As it had in the past, the bridges and causeway would primarily be kept standing through tolls. But the legislature also correctly foresaw that the day would come when tolls wouldn’t be enough. Accordingly, and without objection from our generation-ago community, lawmakers included a provision permitting the authority to “assess and impose upon lands in the district ad valorem taxes of no greater than 2 mills of assessed value per year.” It seemed only fair considering we, the residents, had agreed the bridge was our “continuing responsibility.”
The Legislature set just two conditions. First, a majority of the island’s registered voters must ratify this taxing authority through a referendum. Not the amount of the tax, just the ability to tax as proscribed by the statute. Second, a tax could only be contemplated if “the authority determines that the bridge tolls being collected may be insufficient to repair, replace, or maintain the bridge and causeway.”

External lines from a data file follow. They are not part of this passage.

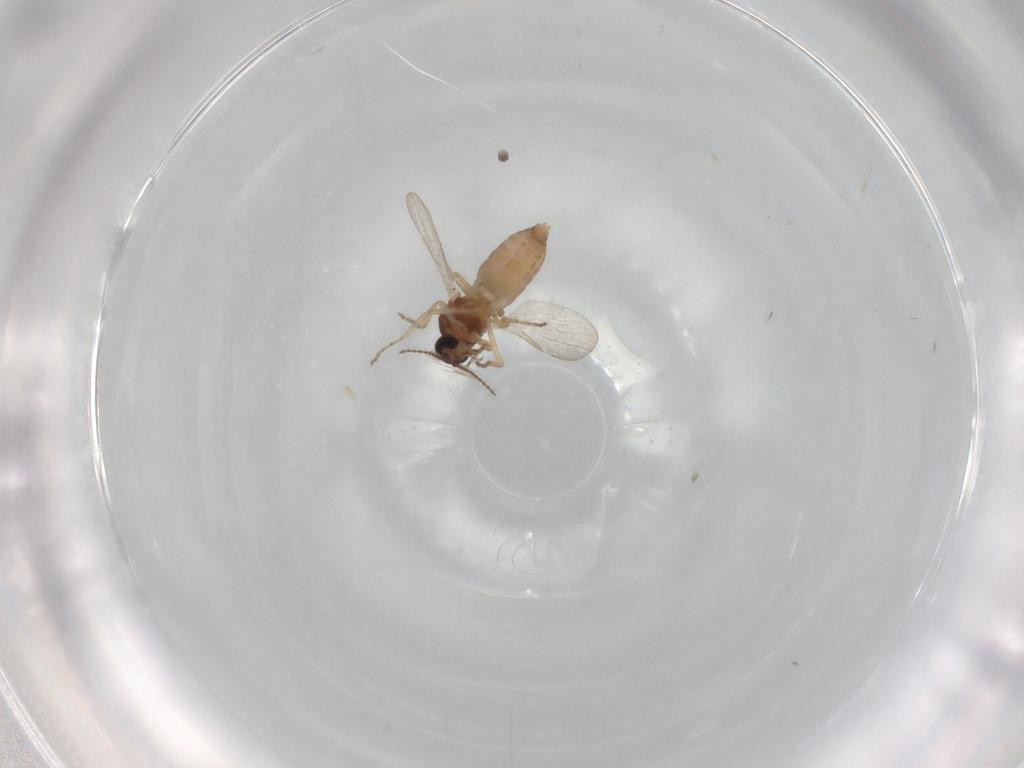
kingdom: Animalia
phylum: Arthropoda
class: Insecta
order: Diptera
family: Ceratopogonidae
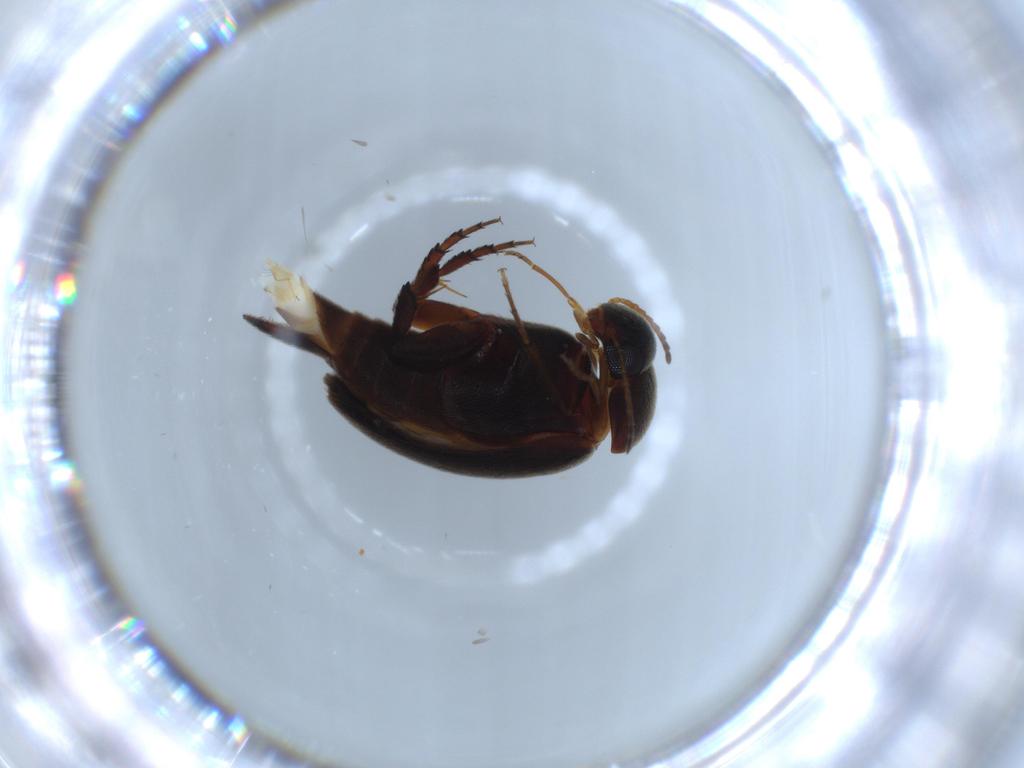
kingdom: Animalia
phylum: Arthropoda
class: Insecta
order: Coleoptera
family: Mordellidae
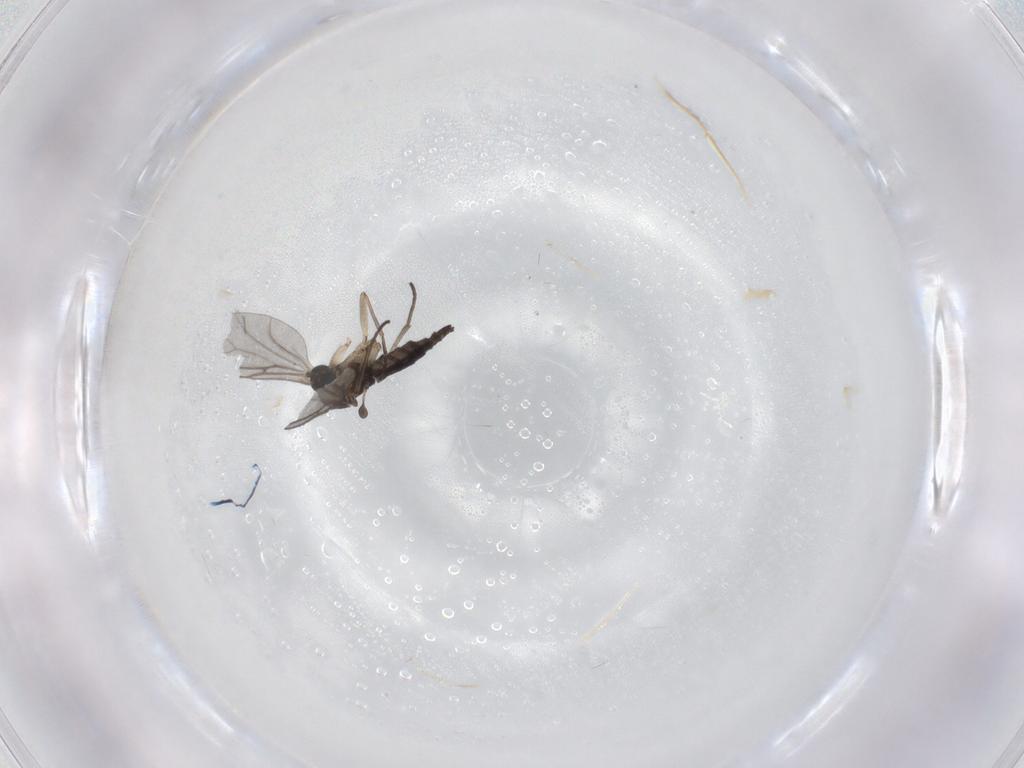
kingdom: Animalia
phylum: Arthropoda
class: Insecta
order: Diptera
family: Sciaridae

Read this last part in context with the “legislative intent” outlined in the statute. Especially the “continuing responsibility on the part of the residents of Gasparilla Island.” We promised the Legislature we’d step up to the plate if “tolls being collected are insufficient to repair, replace, or maintain the bridge and causeway.” That's where we are today. What we didn’t do, most probably because the Legislature would have killed the deal on the spot, is promise to jack tolls through the roof to replace our bridges and keep “other people” out.
The Legislature, in its own special way, reinforced this idea by noting “the creation of the authority and the carrying out of its purposes are in all respects for the benefit of the people of this state and the people of Lee and Charlotte Counties.”
I doubt the Legislature would have agreed that an exclusionary business-killing toll, the kind most of those who attended the last GIBA meeting seem to want, would be “in all respects for the benefit of the people of this state and the people of Lee and Charlotte Counties.” A toll that functions as a financial “no trespassing" sign doesn’t benefit anyone. It doesn’t benefit the people of Florida, it doesn’t benefit our island businesses, and it ultimately doesn’t benefit us as a community. Most clear-thinking Boca Grande residents see it for what it really is. It’s a death sentence.
We made a promise to the state 17 years ago. The Gang of Sixty doesn’t want us to keep it. The Gang of Sixty doesn’t even want us to vote on whether we keep it. They came dangerously close to having it their way.
A property tax referendum will appear on the November ballot. Nobody likes taxes. But the alternative means we risk losing the Boca Grande so many of us have fought for so many years to preserve. It means a downtown commercial district where real estate offices will take the place of Old Florida restaurants, shops and grocery stores. Or, as our “community panel” was warned many years ago, a soulless gated community. Maybe this is what the Gang of Sixty wants. I don’t. Do you?
There’s something else, of course. In 1995 we made a promise. We renewed it in 2000. We promised to operate the bridge “in all respects” for the benefit of everyone, not just the Gang of Sixty. It’s a promise I intend to keep.